Qu’est-ce que cela signifie en réalité lorsque seulement 1,9% des votants décident du destin d’une ville entière? Ces décisions sont-elles réellement légitimes? «À la fin, c’est la décision des électeurs. Ils ont opté pour l’assemblée communale, explique Andreas Ladner, professeur à l’École supérieure d’administration publique de l’Université de Lausanne. En ce qui concerne les questions factuelles, je ne pense pas que les chiffres de participation constituent un problème.»

Le problème se pose toutefois quand il s’agit de questions telles que la fusion de deux communes, des changements dans la constitution ou des modifications dans les règlements locaux. «D’un point de vue démocratique, des questions centrales telles que l’organisation d’une société devraient être tranchées par un cercle plus large et dans les urnes», estime Andreas Ladner.

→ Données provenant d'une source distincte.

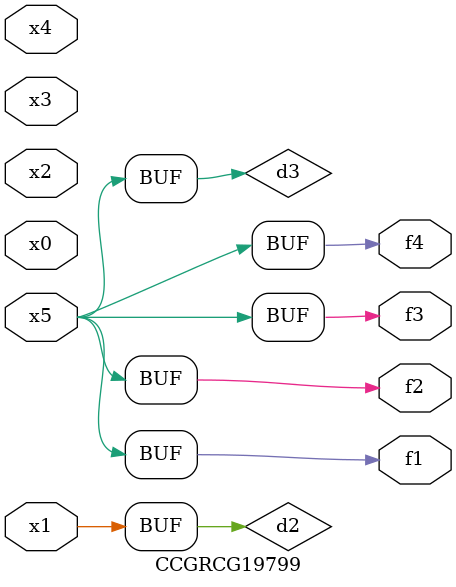
<source format=v>
module CCGRCG19799(
	input x0, x1, x2, x3, x4, x5,
	output f1, f2, f3, f4
);

	wire d1, d2, d3;

	not (d1, x5);
	or (d2, x1);
	xnor (d3, d1);
	assign f1 = d3;
	assign f2 = d3;
	assign f3 = d3;
	assign f4 = d3;
endmodule

</source>
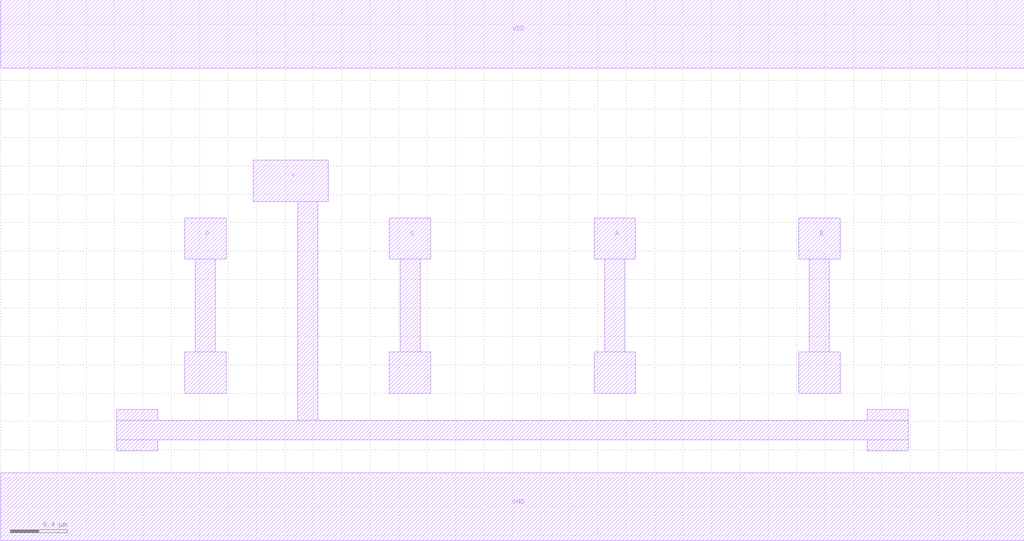
<source format=lef>
MACRO AOI22X1
 CLASS CORE ;
 FOREIGN AOI22X1 0 0 ;
 ORIGIN 0 0 ;
 SYMMETRY X Y R90 ;
 SITE CORE ;
  PIN VDD
   DIRECTION INOUT ;
   USE SIGNAL ;
   SHAPE ABUTMENT ;
    PORT
     CLASS CORE ;
       LAYER metal2 ;
        RECT 0.00000000 3.09000000 7.20000000 3.57000000 ;
    END
  END VDD

  PIN GND
   DIRECTION INOUT ;
   USE SIGNAL ;
   SHAPE ABUTMENT ;
    PORT
     CLASS CORE ;
       LAYER metal2 ;
        RECT 0.00000000 -0.24000000 7.20000000 0.24000000 ;
    END
  END GND

  PIN Y
   DIRECTION INOUT ;
   USE SIGNAL ;
   SHAPE ABUTMENT ;
    PORT
     CLASS CORE ;
       LAYER metal2 ;
        RECT 0.81500000 0.39500000 1.10500000 0.47000000 ;
        RECT 6.09500000 0.39500000 6.38500000 0.47000000 ;
        RECT 0.81500000 0.47000000 6.38500000 0.61000000 ;
        RECT 0.81500000 0.61000000 1.10500000 0.68500000 ;
        RECT 6.09500000 0.61000000 6.38500000 0.68500000 ;
        RECT 2.09000000 0.61000000 2.23000000 2.15000000 ;
        RECT 1.77500000 2.15000000 2.30500000 2.44000000 ;
    END
  END Y

  PIN B
   DIRECTION INOUT ;
   USE SIGNAL ;
   SHAPE ABUTMENT ;
    PORT
     CLASS CORE ;
       LAYER metal2 ;
        RECT 5.61500000 0.80000000 5.90500000 1.09000000 ;
        RECT 5.69000000 1.09000000 5.83000000 1.74500000 ;
        RECT 5.61500000 1.74500000 5.90500000 2.03500000 ;
    END
  END B

  PIN C
   DIRECTION INOUT ;
   USE SIGNAL ;
   SHAPE ABUTMENT ;
    PORT
     CLASS CORE ;
       LAYER metal2 ;
        RECT 2.73500000 0.80000000 3.02500000 1.09000000 ;
        RECT 2.81000000 1.09000000 2.95000000 1.74500000 ;
        RECT 2.73500000 1.74500000 3.02500000 2.03500000 ;
    END
  END C

  PIN A
   DIRECTION INOUT ;
   USE SIGNAL ;
   SHAPE ABUTMENT ;
    PORT
     CLASS CORE ;
       LAYER metal2 ;
        RECT 4.17500000 0.80000000 4.46500000 1.09000000 ;
        RECT 4.25000000 1.09000000 4.39000000 1.74500000 ;
        RECT 4.17500000 1.74500000 4.46500000 2.03500000 ;
    END
  END A

  PIN D
   DIRECTION INOUT ;
   USE SIGNAL ;
   SHAPE ABUTMENT ;
    PORT
     CLASS CORE ;
       LAYER metal2 ;
        RECT 1.29500000 0.80000000 1.58500000 1.09000000 ;
        RECT 1.37000000 1.09000000 1.51000000 1.74500000 ;
        RECT 1.29500000 1.74500000 1.58500000 2.03500000 ;
    END
  END D


END AOI22X1

</source>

Dans ces cas, le politologue estime que les votations populaires devraient automatiquement remplacer l’assemblée communale. Le seul problème est que cet automatisme n’est pas prévu dans les règlements de Rapperswil sur lesquels l’assemblée à la haute main. Seuls les référendums et les projets dépassant un certain montant sont soumis en votation populaire.

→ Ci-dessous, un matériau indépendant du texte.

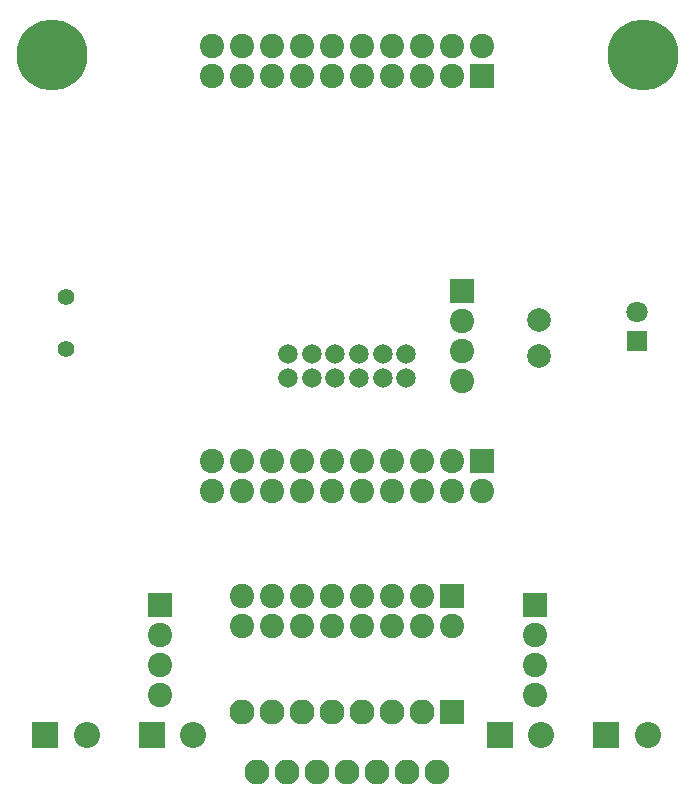
<source format=gbs>
G04 (created by PCBNEW-RS274X (2012-jan-04)-stable) date pon, 21 sty 2013, 21:13:22*
G01*
G70*
G90*
%MOIN*%
G04 Gerber Fmt 3.4, Leading zero omitted, Abs format*
%FSLAX34Y34*%
G04 APERTURE LIST*
%ADD10C,0.006000*%
%ADD11C,0.055400*%
%ADD12R,0.086900X0.086900*%
%ADD13C,0.086900*%
%ADD14C,0.065300*%
%ADD15C,0.079100*%
%ADD16R,0.081000X0.081000*%
%ADD17C,0.081000*%
%ADD18R,0.071200X0.071200*%
%ADD19C,0.071200*%
%ADD20R,0.083000X0.083000*%
%ADD21C,0.083000*%
%ADD22C,0.236500*%
G04 APERTURE END LIST*
G54D10*
G54D11*
X43760Y-67146D03*
X43760Y-68878D03*
G54D12*
X46628Y-81742D03*
G54D13*
X48005Y-81742D03*
G54D12*
X61785Y-81742D03*
G54D13*
X63162Y-81742D03*
G54D12*
X43084Y-81742D03*
G54D13*
X44461Y-81742D03*
G54D14*
X51181Y-69823D03*
X51969Y-69823D03*
X52756Y-69823D03*
X53544Y-69823D03*
X54331Y-69823D03*
X55119Y-69823D03*
X55119Y-69036D03*
X53543Y-69036D03*
X54331Y-69036D03*
X52756Y-69036D03*
X51969Y-69036D03*
X51181Y-69036D03*
G54D15*
X59547Y-67913D03*
X59547Y-69095D03*
G54D16*
X57638Y-72598D03*
G54D17*
X57638Y-73598D03*
X56638Y-72598D03*
X56638Y-73598D03*
X55638Y-72598D03*
X55638Y-73598D03*
X54638Y-72598D03*
X54638Y-73598D03*
X53638Y-72598D03*
X53638Y-73598D03*
X52638Y-72598D03*
X52638Y-73598D03*
X51638Y-72598D03*
X51638Y-73598D03*
X50638Y-72598D03*
X50638Y-73598D03*
X49638Y-72598D03*
X49638Y-73598D03*
X48638Y-72598D03*
X48638Y-73598D03*
G54D16*
X56654Y-77106D03*
G54D17*
X56654Y-78106D03*
X55654Y-77106D03*
X55654Y-78106D03*
X54654Y-77106D03*
X54654Y-78106D03*
X53654Y-77106D03*
X53654Y-78106D03*
X52654Y-77106D03*
X52654Y-78106D03*
X51654Y-77106D03*
X51654Y-78106D03*
X50654Y-77106D03*
X50654Y-78106D03*
X49654Y-77106D03*
X49654Y-78106D03*
G54D16*
X56988Y-66929D03*
G54D17*
X56988Y-67929D03*
X56988Y-68929D03*
X56988Y-69929D03*
G54D16*
X46900Y-77400D03*
G54D17*
X46900Y-78400D03*
X46900Y-79400D03*
X46900Y-80400D03*
G54D16*
X59400Y-77400D03*
G54D17*
X59400Y-78400D03*
X59400Y-79400D03*
X59400Y-80400D03*
G54D18*
X62795Y-68602D03*
G54D19*
X62795Y-67618D03*
G54D12*
X58242Y-81742D03*
G54D13*
X59619Y-81742D03*
G54D16*
X57650Y-59750D03*
G54D17*
X57650Y-58750D03*
X56650Y-59750D03*
X56650Y-58750D03*
X55650Y-59750D03*
X55650Y-58750D03*
X54650Y-59750D03*
X54650Y-58750D03*
X53650Y-59750D03*
X53650Y-58750D03*
X52650Y-59750D03*
X52650Y-58750D03*
X51650Y-59750D03*
X51650Y-58750D03*
X50650Y-59750D03*
X50650Y-58750D03*
X49650Y-59750D03*
X49650Y-58750D03*
X48650Y-59750D03*
X48650Y-58750D03*
G54D20*
X56624Y-80978D03*
G54D21*
X56124Y-82978D03*
X55624Y-80978D03*
X55124Y-82978D03*
X54624Y-80978D03*
X54124Y-82978D03*
X53624Y-80978D03*
X53124Y-82978D03*
X52624Y-80978D03*
X52124Y-82978D03*
X51624Y-80978D03*
X51124Y-82978D03*
X50624Y-80978D03*
X50124Y-82978D03*
X49624Y-80978D03*
G54D22*
X43307Y-59055D03*
X62992Y-59055D03*
M02*

</source>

Andreas Ladner souligne encore l’importance de disposer de comités de surveillance solides et compétents. Ils sont généralement composés de membres élus qui supervisent le travail du pouvoir exécutif et de l’administration. Tout comme dans de nombreuses autres communes suisses, un comité de contrôle de sept membres entreprend cette tâche à Rapperswil-Jona. Le comité vérifie si tout est mis en pratique comme le conseil municipal l’a présenté au public.

Plates-formes informelles

Après le rejet de l’idée de parlement, Rapperswil-Jona a cherché une «troisième option», comme l’explique le maire. La commune a pensé au forum de la ville, un organisme informel auquel appartiennent les associations et les partis. Le forum de la ville n’a pas de légitimité démocratique, ce qui signifie que ses suggestions et idées ne sont pas contraignantes pour le Conseil municipal.

«Nous savons que nous avons besoin de plates-formes pour que les gens se fassent leurs opinions», explique Martin Stöckling. La participation des gens est et reste importante. «Nous essayons de trouver de nouvelles formes de consultations et de participations que nous aimerions utiliser pour l’urbanisme.»